Als Inspiration galt das Gemälde „Nighthawks“ auf Deutsch „Nachteule“ des amerikanischen Künstlers Edward Hopper, dass sich zur Zeit des amerikanischen Realismus einordnen lässt. Die Kollektion soll sowohl abends als auch tagsüber tragbar sein. So wie Maria Koch heute mit ihrer Kollektion sich von der Nostalgie distanzieren will, so malten Künstler des amerikanischen Realismus, mit dem gleichen Ziel, zugunsten eines unverfälschten Realismus.

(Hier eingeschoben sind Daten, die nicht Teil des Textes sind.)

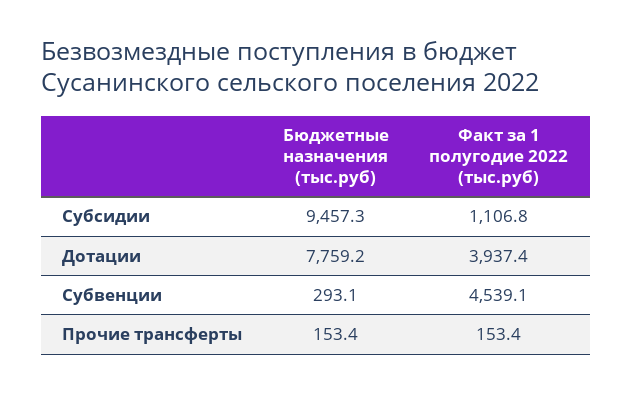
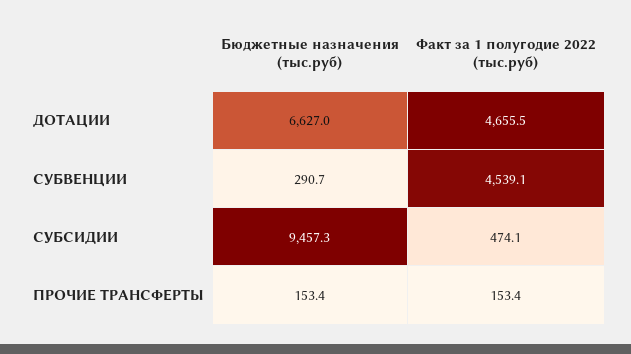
  {
    "Бюджетные назначения (тыс.руб)": {
      "Субсидии": 9457.3,
-     "Дотации": 7759.2,
+     "Дотации": 6627,
-     "Субвенции": 293.1,
+     "Субвенции": 290.7,
      "Прочие трансферты": 153.4
    },
    "Факт за 1 полугодие 2022 (тыс.руб)": {
-     "Субсидии": 1106.8,
+     "Субсидии": 474.1,
-     "Дотации": 3937.4,
+     "Дотации": 4655.5,
      "Субвенции": 4539.1,
      "Прочие трансферты": 153.4
    }
  }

Kritiker bemängelten die unkreativen Schnitte, dass zu wenig Risiko in Kauf genommen wurde „she played it to safe“, heißt es. Doch dem widerspreche ich, Maria Koch hat uns eine stimmige zeitlose und stilvolle Kollektion geliefert, die kein Ablaufdatum kennt, kein Mindestalter, eine Kollektion für Alt und Jung, eine Kollektion, die überwiegend aus Unisex Teilen besteht und bei dem für jeden etwas dabei ist. Das ist genau das, was wir in einer Zeit in der Micro Trends Social Media überschwemmen brauchen. Eine Zeit in der Marken die mit auffälligen, schon fast irrsinnigen Designs, die wenig mit wirklich zeitlosen Stil zu tun haben, auf publicity hoffen, auf ihre „5 minutes of fame“ mit Designs, die nur selten für den Otto normal Verbraucher entworfen sind. Und wenn doch, dann ist das Ergebnis:

Kurzlebige Kleidungsstücke, die selten länger als eine Saison getragen werden und als bekannte Schrankleichen in unseren Schubladen landen.

Also Nein she did not play it too safe!